When we took this cruise last time, years ago, we didn’t have a whole day in Glacier Bay. We came into the Bay during the night, woke up to the massive face of one of the glaciers (not sure which one), hung around for a couple of hours waiting for the glacier to calve. It didn’t, even though the captain sounded the ship’s horn, which sometimes will cause one (and likely the Park officials have laid down the law about trying to cause calving anymore, because the glaciers are receding at such a rapid rate). Back then, we saw some of the whale breeding grounds and did see whales off at a long distance, then we left in order to reach Sitka by early afternoon.

This time we spent the entire day there, from early morning when we picked up some Park Rangers who gave us mini-lectures on the ship’s radio periodically during the day. We “hung out” at the Margerie Glacier (pictured above) for about an hour or so. During that time we could hear the glacier cracking – sounds like gunshots or as rumbly as thunder). An eerie sound. Then hung out a shorter time at the less attractive Grand Pacific Glacier.

grand pacific inlet This looks like a rock wall, but it’s all glacier. Just black because of all the dirt and rock the glacier picked up when it was growing. Now it’s receding, so it drops small chunks of ice, but when this one calves it looks the same, because it’s so full of dirt and gravel.

johns hopkins inlet 2 This was as close as we were allowed to go in the Johns Hopkins Inlet (Johns Hopkins Glacier is right there in the center as it meets the sea). Harbor seals give birth (the Park Rangers call it pupping) on small icebergs way back in there (the safest place they can birth because of land predators like bears). Except for the ship’s engines, it was ever so quiet.

The Park Rangers spent some time talking about the glaciers. Their makeup, their history, and about the known evolution of them. The map they gave us shows the glacier masses over the course of the last 100 years. They have ebbed and grown, both. But she said that the glaciers receded PRIOR TO the Industrial Revolution, too. That likely thousands of years ago the glaciers did the same thing – receded dramatically. Not that man (and the burning of fossil fuels) hasn’t contributed to it, but they do believe it’s a natural phenomena.

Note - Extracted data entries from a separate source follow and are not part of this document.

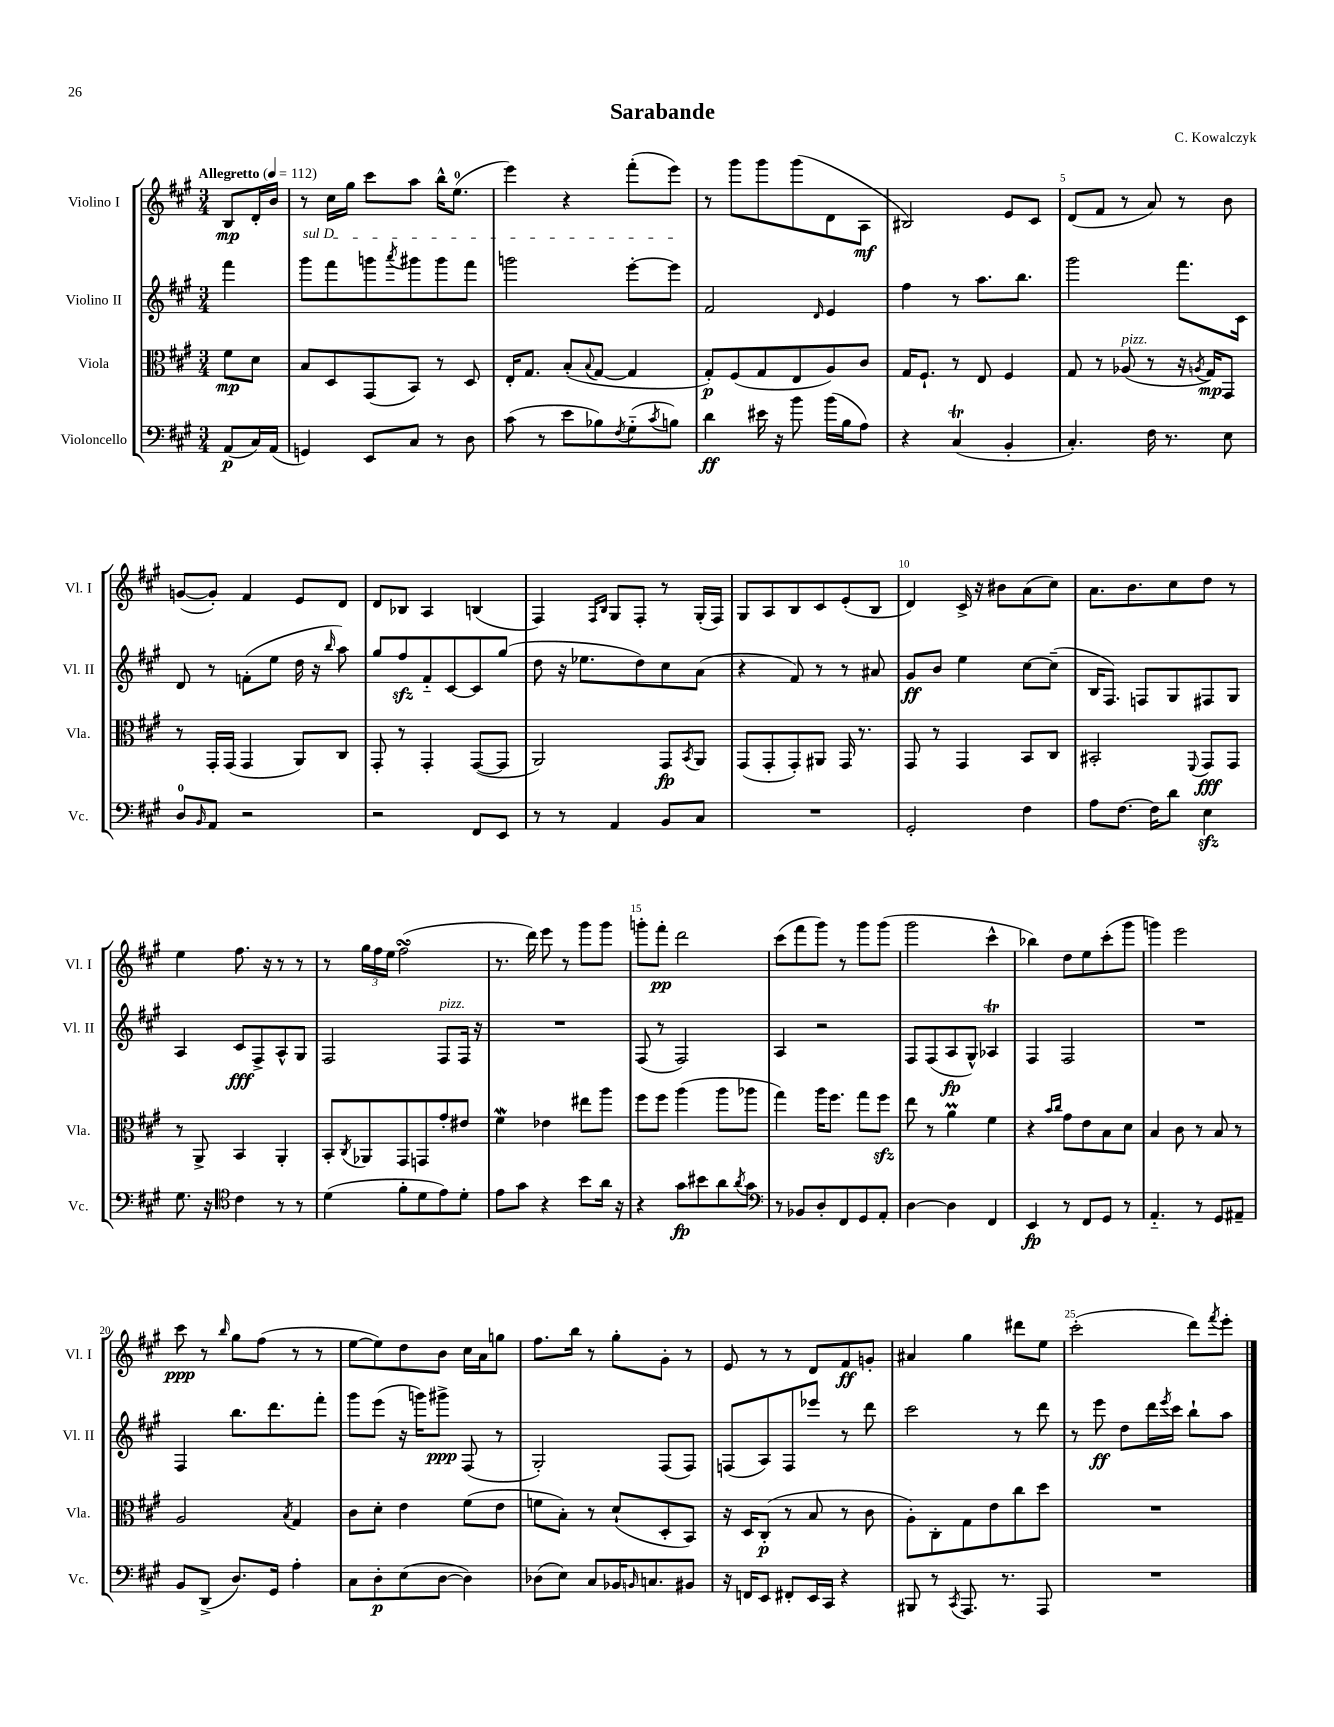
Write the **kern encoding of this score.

**kern	**kern	**kern	**kern
*staff4	*staff3	*staff2	*staff1
*clefF4	*clefC3	*clefG2	*clefG2
*k[f#c#g#]	*k[f#c#g#]	*k[f#c#g#]	*k[f#c#g#]
*M3/4	*M3/4	*M3/4	*M3/4
*MM112	*MM112	*MM112	*MM112
(8AA/L	8f#\L	4fff#\	8B/L
16C#/L)	8d\J	.	16d'/L
(16AA/JJ	.	.	16b/JJ
=	=	=	=
4GG/)	8B/L	8ggg#\L	8r
.	8D/	8fff#\	16cc#\LL
.	.	.	16gg#\JJ
8EE/L	(8GG#/	8ggg\	8ccc#\L
.	.	8qaaa/	.
8C#/J	8BB/J)	8ggg#\	8aa\J
8r	8r	8ggg#\	16bb^^\LK
.	.	.	(8.ee\J
8D\	8D/	8fff#\J	.
=	=	=	=
(8c#\	16E'/LK	2ggg\	4eee\)
.	8.G#/J	.	.
8r	.	.	.
8e\L	(8B'/L	.	4r
.	8qqB/	.	.
8B-\)	[8G#/J	.	.
8qF#/	.	.	.
(8G#'~\	4G#/]	[8eee'\L	(8fff#'\L
8qc#/	.	.	.
8B\J)	.	8eee\]J	8eee\J)
=	=	=	=
4d\	8G#'/L)	2f#/	8r
.	(8F#/	.	8ggg#\L
16e#\	8G#/	.	8ggg#\
16r	.	.	.
8b\	8E/	.	(8ggg#\
.	.	16qqd/	.
(16b\LL	8A/)	4e/	8d\
16B\J	.	.	.
8A\J)	8c#/J	.	8A\J
=	=	=	=
4r	16G#/LK	4ff#\	2B#/)
.	8.F#`/J	.	.
(4C#/	8r	8r	.
.	8E/	8.aa\L	.
4BB'/	4F#/	.	8e/L
.	.	8.bb\J	.
.	.	.	8c#/J
=	=	=	=
4.C#'/)	8G#/	2ggg#\	(8d/L
.	8r	.	8f#/J
.	(8A-/	.	8r
16F#\	8r	.	8a/)
8.r	.	.	.
.	16r	8.fff#\L	8r
.	8qA/	.	.
.	16G#/LK)	.	.
8E\	8GG#/J	.	8b\
.	.	16c#\Jk	.
=	=	=	=
8D/L	8r	8d/	([8g/L
16qqBB/	.	.	.
8AA/J	16GG#'/LL	8r	8g'/]J)
.	(16GG#/JJ	.	.
2r	4GG#/	(8f'\L	4f#/
.	.	8ee\J	.
.	8AA/L)	16dd\	8e/L
.	.	16r	.
.	.	16qqbb/	.
.	8C#/J	8aa\)	8d/J
=	=	=	=
2r	8GG#'/	8gg#/L	8d/L
.	8r	8ff#/	8B-/J
.	4GG#'/	8f#'~/	4A/
.	.	[8c#/	.
8FF#/L	([8GG#/L	8c#/]	(4B/
8EE/J	8GG#/]J	(8gg#/J	.
=	=	=	=
8r	2AA/)	8dd\	4F#/)
8r	.	16r	.
.	.	8.ee-\L	.
.	.	.	16qqF#/LL
.	.	.	16qqB/JJ
4AA/	.	.	8G#/L
.	.	8dd\)	8F#'/J
8BB/L	8GG#/L	8cc#\	8r
.	8qBB/	.	.
8C#/J	8AA/J	(8a\J	(16G#'/LL
.	.	.	16F#/JJ)
=	=	=	=
2.r	(8GG#/L	4r	8G#/L
.	8GG#'/	.	8A/
.	8GG#'/)	8f#/)	8B/
.	8AA#/J	8r	8c#/
.	16GG#/	8r	(8e'/
.	8.r	.	.
.	.	8a#/	8B/J
=	=	=	=
2GG#'/	8GG#/	8g#/L	4d/)
.	8r	8b/J	.
.	4GG#/	4ee\	16c#^/
.	.	.	16r
.	.	.	8b#\L
4F#\	8BB/L	[8cc#\L	(8a\
.	8C#/J	(8cc#~\]J	8cc#\J)
=	=	=	=
8A\L	2BB#'/	16B/LK	8.a\L
.	.	8.F#/J)	.
[8.F#\J	.	.	.
.	.	.	8.b\
.	.	8F/L	.
16F#\]LK	.	.	.
8d\J	.	8G#/	8cc#\
.	8qqFF#/	.	.
4E\	8GG#/L	8F#/	8dd\J
.	8GG#/J	8G#/J	8r
=	=	=	=
8.G#\	8r	4A/	4ee\
.	8AA^/	.	.
16r	.	.	.
*clefC4	*	*	*
4c#\	4BB/	8c#/L	8.ff#\
.	.	8F#^/	.
.	.	.	16r
8r	4AA'/	8A^^/	8r
8r	.	8G#/J	8r
=	=	=	=
(4d\	8BB'/L	2F#/	8r
.	8qC#/	.	.
.	8AA-/	.	24gg#\LL
.	.	.	24ff#\
.	.	.	24ee\JJ
8f#'\L	8GG#/	.	(2ff#\
8d\	8GG/	.	.
8e\)	8g#'/	8F#/L	.
8d'\J	8e#/J	16F#/Jk	.
.	.	16r	.
=	=	=	=
8e\L	4f#\	2.r	8.r
8g#\J	.	.	.
.	.	.	16ddd\)
4r	4e-\	.	8eee\
.	.	.	8r
8b\L	8ee#\L	.	8ggg#\L
16a\Jk	8aa\J	.	8ggg#\J
16r	.	.	.
=	=	=	=
4r	8ff#\L	(8F#/	8ggg'\L
.	8ff#\J	8r	8fff#'\J
8g#\L	(4aa\	2F#/)	2ddd\
8b#\	.	.	.
8a\	8aa\L	.	.
8qa/	.	.	.
8g#\J	8aa-\J	.	.
=	=	=	=
*clefF4	*	*	*
8r	4gg#\)	4A/	(8ccc#\L
8BB-/L	.	.	8fff#\
8D'/	16aa\LK	2r	8ggg#\J)
.	8.ff#\J	.	.
8FF#/	.	.	8r
8GG#/	8gg#\L	.	8ggg#\L
8AA'/J	8ff#\J	.	(8ggg#\J
=	=	=	=
[4D\	8ee\	8F#/L	2ggg#\
.	8r	(8F#/	.
4D\]	4a\	8A/	.
.	.	8G#^^/J)	.
4FF#/	4f#\	4A-/	4ccc#^^\
=	=	=	=
4EE/	4r	4F#/	4bb-\)
.	16qqb/LL	.	.
.	16qqcc#/JJ	.	.
8r	8g#\L	2F#/	8dd\L
8FF#/L	8e\	.	8ee\
8GG#/J	8B\	.	(8ccc#'\
8r	8d\J	.	8ggg#\J
=	=	=	=
4.AA'~/	4B/	2.r	4ggg\)
.	8c#\	.	2eee\
8r	8r	.	.
8GG#/L	8B/	.	.
8AA#~/J	8r	.	.
=	=	=	=
8BB/L	2A/	4F#/	8ccc#\
(8DD^/J	.	.	8r
.	.	.	16qqbb/
8.D/L)	.	8.bb\L	8gg#\L
.	.	.	(8ff#\J
16GG#/Jk	.	8.ddd\	.
.	8qB/	.	.
4A'\	4G#/	.	8r
.	.	8fff#'\J	8r
=	=	=	=
8C#\L	8c#\L	8ggg#\L	[8ee\L
8D'\	8d'\J	(8eee\J	8ee\])
(8E\	4e\	16r	8dd\
.	.	16ggg\LK)	.
[8D\J	.	8ggg#^\J	8b\J
4D\])	(8f#\L	(8F#/	16cc#\LL
.	.	.	16a\J
.	8e\J	8r	8gg\J
=	=	=	=
(8D-\L	8f\L	2G#'/)	8.ff#\L
8E\J)	8B'\J)	.	.
.	.	.	16bb\Jk
8C#/L	8r	.	8r
16BB-/K	(8d`/L	.	8gg#'\L
16qqBB/	.	.	.
8.C/	.	.	.
.	8D'/	(8F#/L	8g#'\J
8BB#/J	8BB/J)	8F#/J)	8r
=	=	=	=
16r	16r	(8F/L	8e/
16FF/LK	16D/LK	.	.
8EE/J	(8C#'/J	8A/)	8r
8FF#'/L	8r	8F/	8r
16EE/L	8B/	8eee-/J	8d/L
16CC#/JJ	.	.	.
4r	8r	8r	8f#/
.	8c#\	8ddd\	8g'/J
=	=	=	=
8BBB#/	8A'\L)	2ccc#\	4a#/
8r	8C#'\	.	.
8qCC#/	.	.	.
8.AAA/	8G#\	.	4gg#\
.	8e\	.	.
8.r	.	.	.
.	8cc#\	8r	8ddd#\L
8AAA/	8dd\J	8ddd\	8ee\J
=	=	=	=
2.r	2.r	8r	(2ccc#'\
.	.	8eee\	.
.	.	8dd\L	.
.	.	16ddd\L	.
.	.	8qeee/	.
.	.	16ccc#\JJ	.
.	.	8bb`\L	8ddd\L)
.	.	.	8qfff#/
.	.	8aa\J	8eee'\J
==	==	==	==
*-	*-	*-	*-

As I’m writing this we’ve actually just docked in Ketchikan (after a long 8 hours or so at sea, when my stomach was not happy because we were actually out in the open ocean). We did see a few killer whales cavorting just beside the ship last night as we were eating dinner. That was fun! But I didn’t have my camera with me. I was concentrating on keeping my stomach under control as we were lightly rolling. Seasickness is just a fact of life for me. Hard to believe I married a man who is a sailor. He’s incredibly patient and understanding with me, though. Even he gets seasick occasionally, although I’ve never seen it happen to him, and we’ve been married for 26 years.